I prezzi del petrolio ballano parecchio, dapprima scivolando pesantemente ma poi rimbalzando dal minimo di due settimane. Alla fine si ritrovano di nuovo in orbita 120 dollari al barile.
Sul prezzo di e continuano ad agire diversi fattori, sia dal lato della domanda che da quello dell’offerta.
Le preoccupazioni riguardo alle sorti dell’economia globale stanno agendo da fattore ribassista. Il timore di una recessione infatti impatta sulla domanda di oro nero.
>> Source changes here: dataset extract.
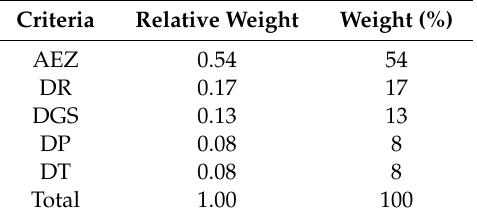
Table 18. Weights of the five criteria of the socioeconomic analysis using the AHP.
Questo sentiment è acuito dall’aggressivo inasprimento delle politiche monetarie delle principali banche centrali di tutto il mondo.
L’ultimo rapporto di EIA evidenzia consumi contenuti e scorte globali in aumento, a casua del contesto negativo delle prospettive di crescita e inflazione, avvertendo che la domanda di petrolio dovrebbe raggiungere i livelli pre-pandemia solo nel 2023.
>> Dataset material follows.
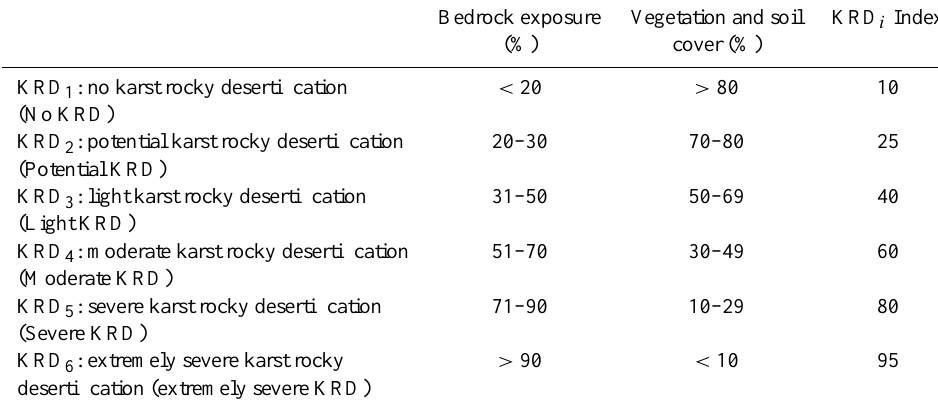
Bedrock exposure Vegetation and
Dal lato dell’offerta, la stessa EIA ha mostrato che la produzione di greggio statunitense è aumentata inaspettatamente a 12 milioni di barili al giorno la scorsa settimana, raggiungendo il livello più alto da aprile 2020.
Questo effetto viene però bilanciato dal calo dell’offerta dalla Russia, per via delle sanzioni occidentali a seguito dell’invasione in Ucraina.
Le preoccupazioni riguardo alle forniture limitate sono cresciuto dopo che gli Stati Uniti hanno annunciato nuove sanzioni sul petrolio iraniano.